New B&G Head Will Use Industry Ideas


Like a confident businessman, J. Lawrence Joyce walked through the Buildings and Grounds office yesterday where he will soon be the director, introducing himself to employees and greeting by name one man whose picture he remembered from the staff book.

"I'd like to tell you I'm going to improve morale in the department," he said, "but I don't know that it needs improving."

President Bok's choice last week of Joyce, Boston facilities manager for Honeywell Inc., as director of Buildings and Grounds shows Harvard's desire to import professional management to run the University more efficiently and less expensively.

Like the appointment five years ago of former Sheraton executive Stephen S.J. Hall as vice president for administration, Joyce's appointment, which takes effect on June 15, will probably result in Harvard operations that look more like those in big business.

"I've been successful in the past introducing industry engineered programs which make work easier," Joyce said, adding that he is looking forward to trying them in an academic environment.



Joyce also said he wants to decentralize Buildings and Grounds and make it more independent.

"My impression is that the real direction of the operations of the Buildings and Grounds department has been coming out of the vice president for administration's office," Joyce said.

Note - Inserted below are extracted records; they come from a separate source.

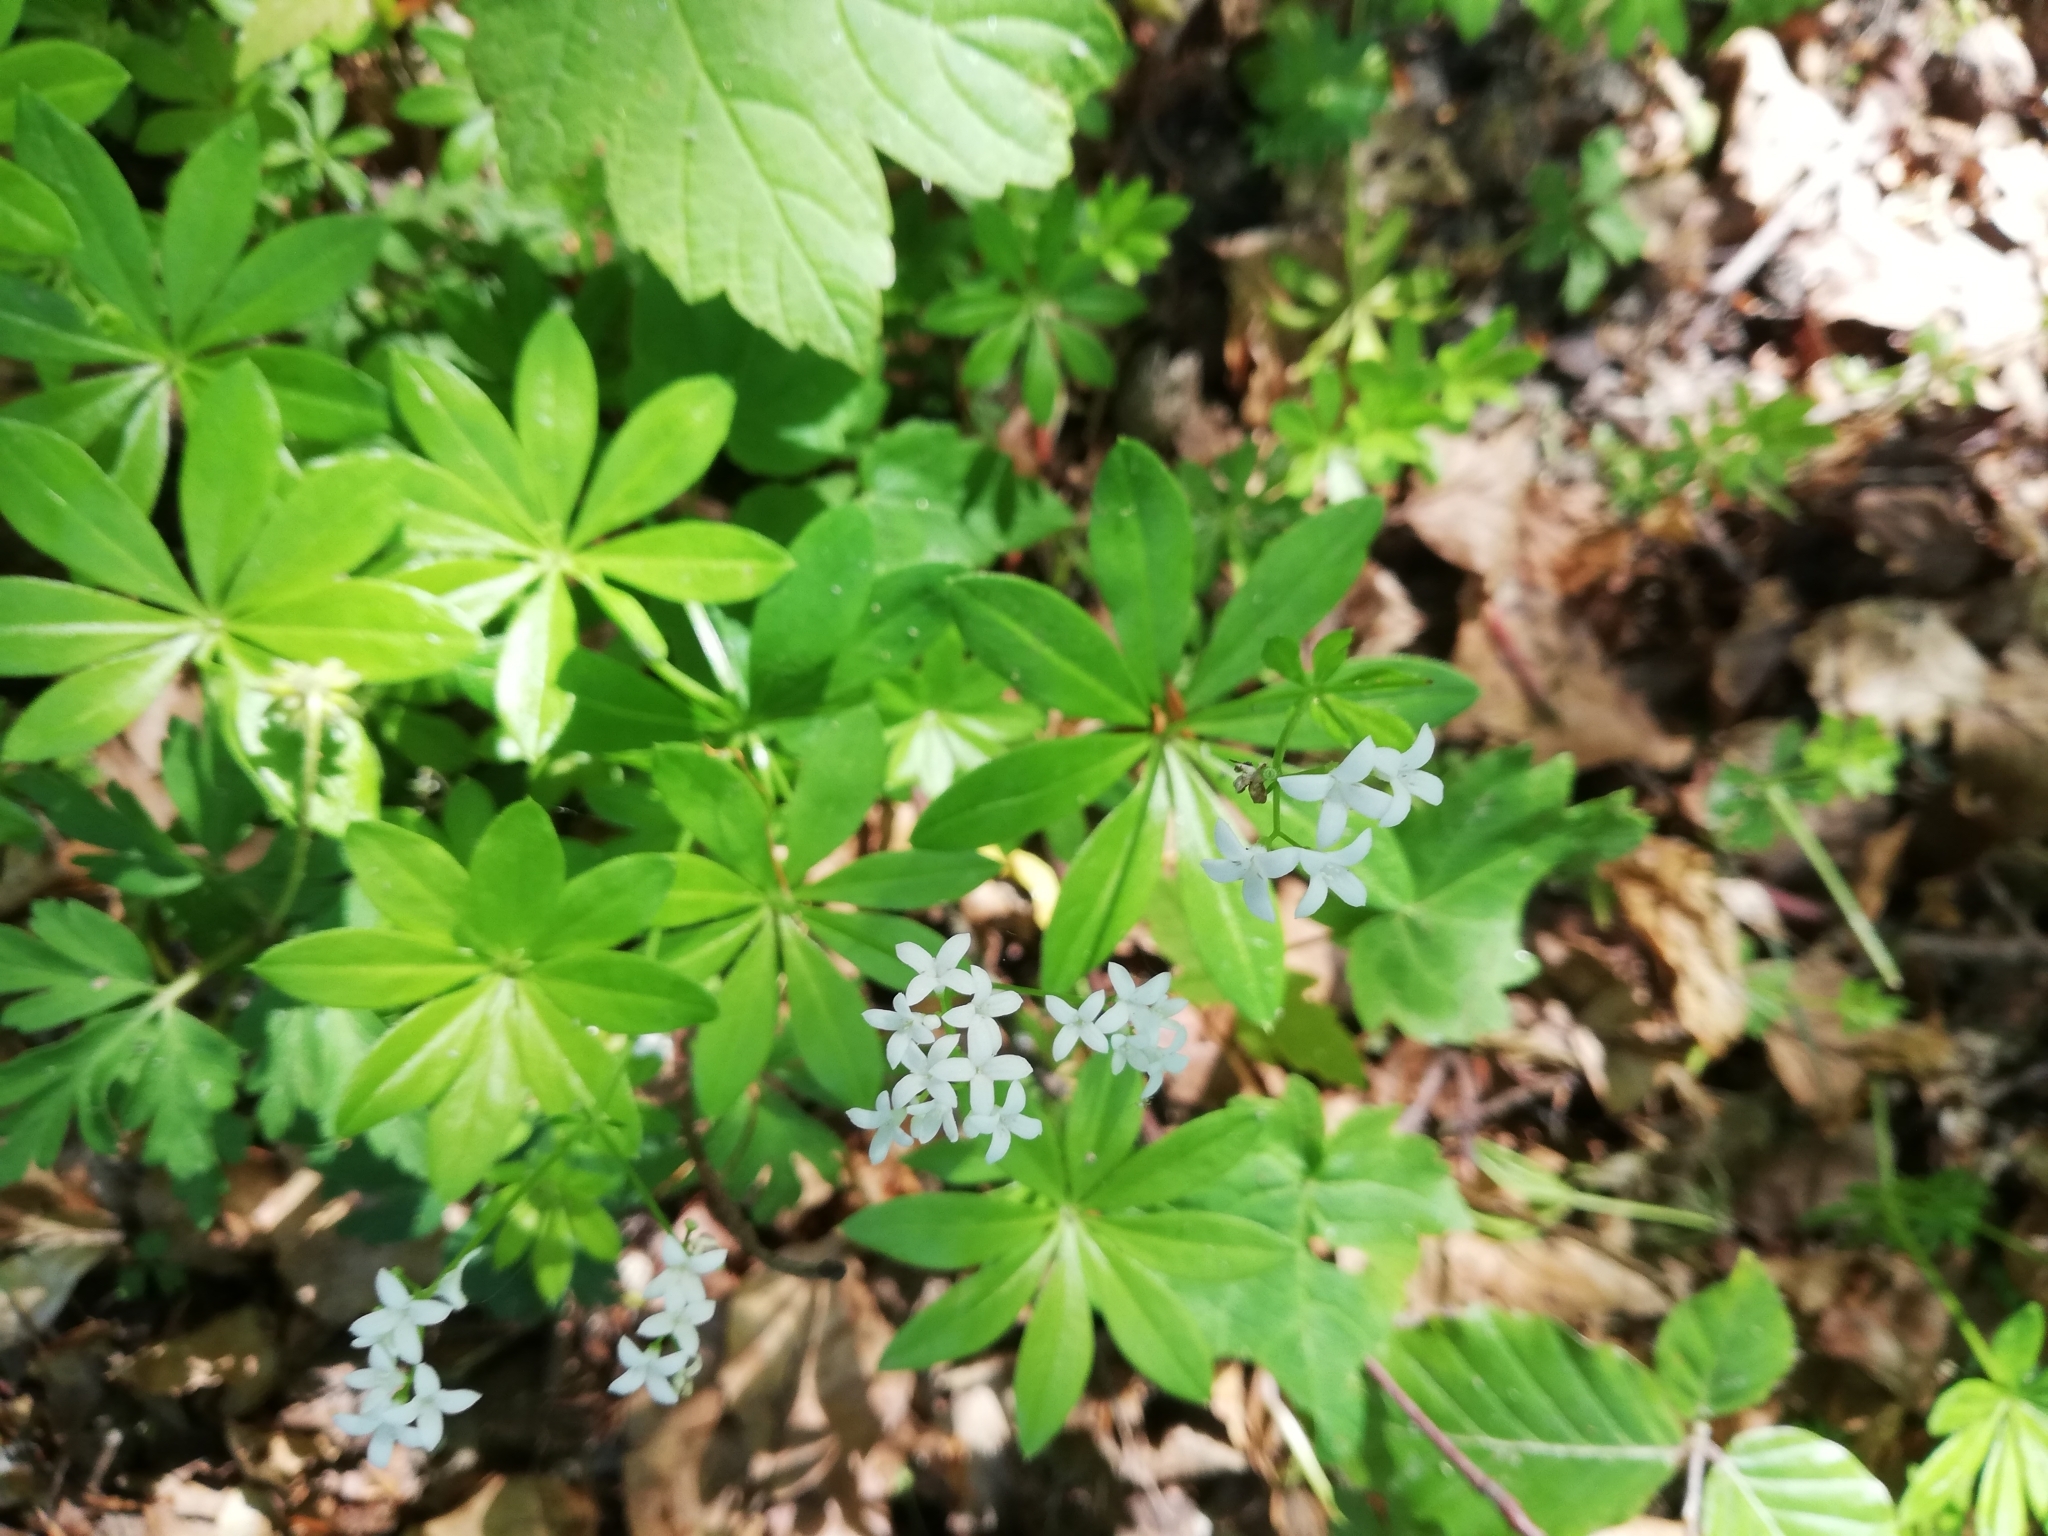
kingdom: Plantae
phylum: Tracheophyta
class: Magnoliopsida
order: Gentianales
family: Rubiaceae
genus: Galium
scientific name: Galium odoratum
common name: Sweet woodruff
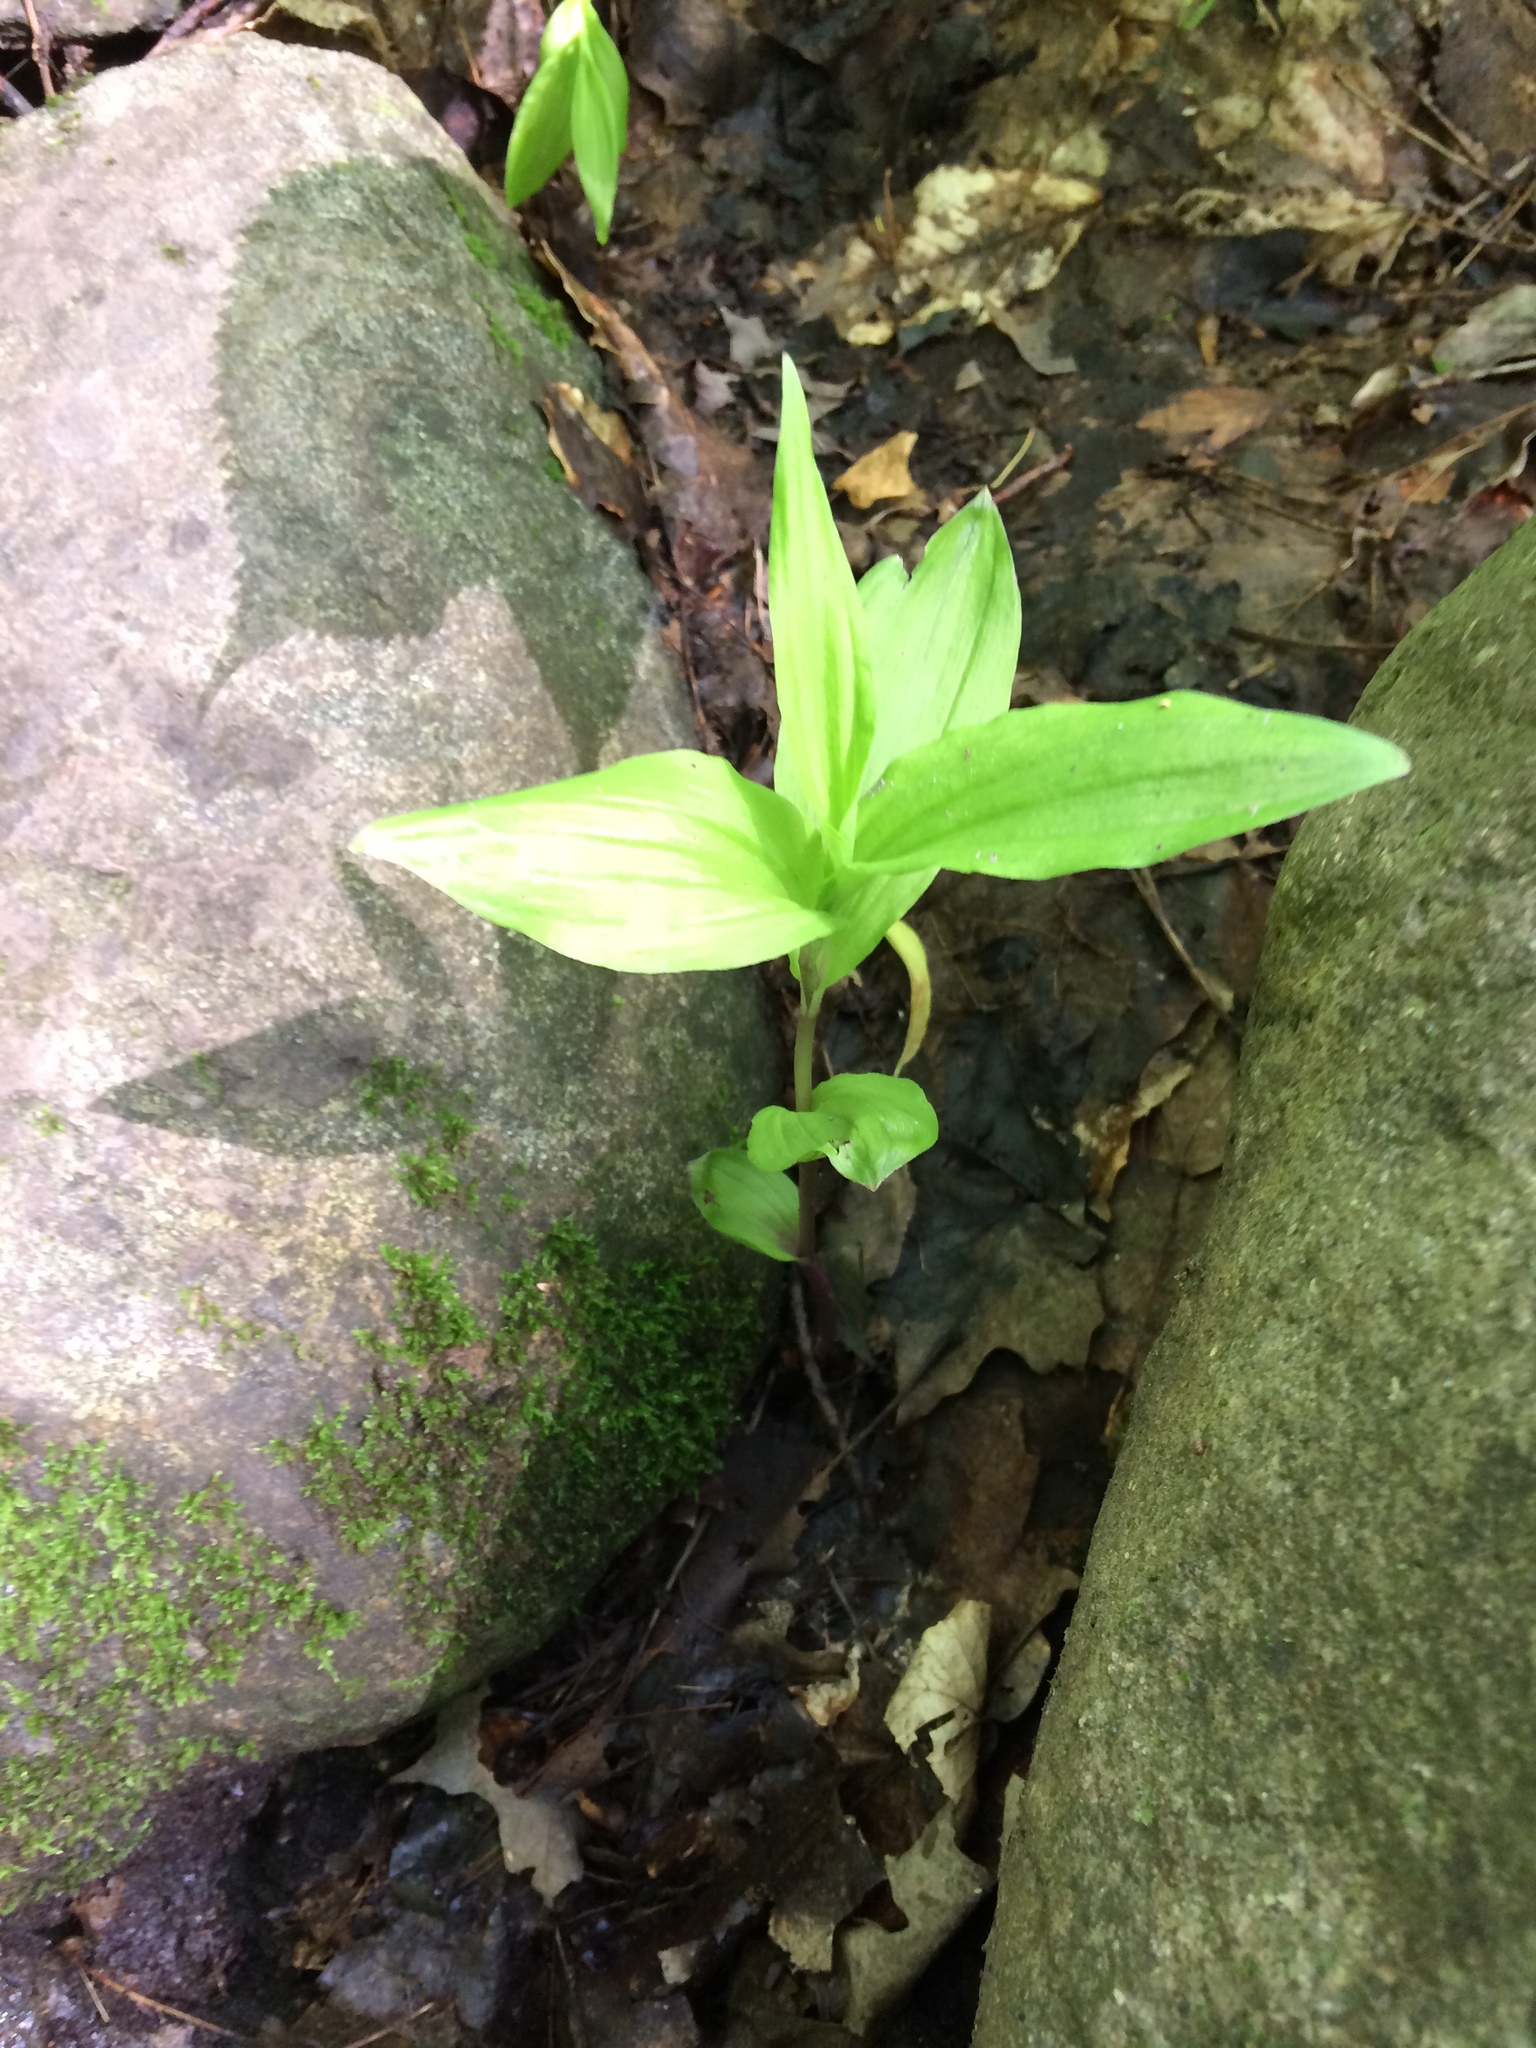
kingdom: Plantae
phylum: Tracheophyta
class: Liliopsida
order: Asparagales
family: Orchidaceae
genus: Epipactis
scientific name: Epipactis helleborine
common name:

"I want to implement a system where decision making is at the lowest possible organizational level in order to avoid the escalation of problems," he said. "I don't want a girl at Radcliffe calling up President Bok because her heat doesn't work."

He hopes in his system the girl would call the unit supervisor--the person who could take care of her problem.

Joyce does not have any specific solutions to offer for Buildings and Grounds because, he said smiling, he does not yet know the specific problems. He emphasized that all his impressions so far are tentative, that some ideas he has may already have been carried out.

No Promotions

Joyce explained he left Honeywell after 18 years because there were no more promotions for him in facilities management unless he was willing to move to Minnesota.

"I was born in Boston," he said, and added that his family still lives in the area.

Students and faculty had mixed reactions to Hall's efforts to bring business efficiency and innovations to academia, Joyce hopes they will react positively to his efforts.